Digital Parliamentary Data in Action 2026
Parliaments are central institutions of political life, and their records provide invaluable windows into the languages, cultures, and socio-historical dynamics of the past. With the growing availability of digitized and digital-born parliamentary datasets, historical parliamentary debates can now be explored in ways that bring new insights into the evolution of political ideas, rhetorical practices, cultural values, and institutional norms. They also allow scholars to examine how parliaments functioned as arenas of negotiation, contestation, and representation across different political systems and historical periods.
Yet working with historical parliamentary data presents significant challenges. Multilingual sources, outdated or inconsistent typographies, errors introduced through OCR, incomplete or missing metadata, and heterogenous transcription and markup practices complicate the creation of reliable and interoperable datasets. Addressing these difficulties requires collaboration across disciplines, from history, linguistics, and political science to information science and computational methods.

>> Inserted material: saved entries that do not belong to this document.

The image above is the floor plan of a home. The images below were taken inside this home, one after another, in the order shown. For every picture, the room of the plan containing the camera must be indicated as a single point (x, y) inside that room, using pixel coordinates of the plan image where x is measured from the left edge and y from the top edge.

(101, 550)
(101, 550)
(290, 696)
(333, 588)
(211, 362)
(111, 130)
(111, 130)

The conference invites contributions that engage with the opportunities and challenges of historical parliamentary data. We welcome papers that:
- Explore the cultural, linguistic, or political insights that can be gained from historical parliamentary records.

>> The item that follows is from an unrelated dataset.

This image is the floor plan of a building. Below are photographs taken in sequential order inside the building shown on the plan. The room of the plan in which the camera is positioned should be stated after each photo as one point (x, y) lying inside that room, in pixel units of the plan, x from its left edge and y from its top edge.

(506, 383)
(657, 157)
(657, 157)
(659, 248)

- Present methods for handling technical and methodological issues such as OCR quality, metadata gaps, or historical language variation.
- Showcase tools, interfaces, or analytical frameworks for making historical parliamentary data more accessible and usable for scholars, educators, or citizens.
- Reflect on standards, infrastructures, and practices that enable historical parliamentary datasets to be linked, compared, and analyzed across languages, countries, and time periods.
The accessibility and study of historical parliamentary data is not only a scholarly issue but also a democratic one: making past debates legible and open supports transparency, accountability, and public engagement with political history.
We therefore seek to bring together researchers from the humanities, social sciences, computer science, and cultural heritage sectors to share results, methods, and reflections on the creation, analysis, and use of historical parliamentary datasets. The aim is to foster dialogue across disciplines and to strengthen the foundations for future research on the political, cultural, and linguistic heritage preserved in parliamentary records.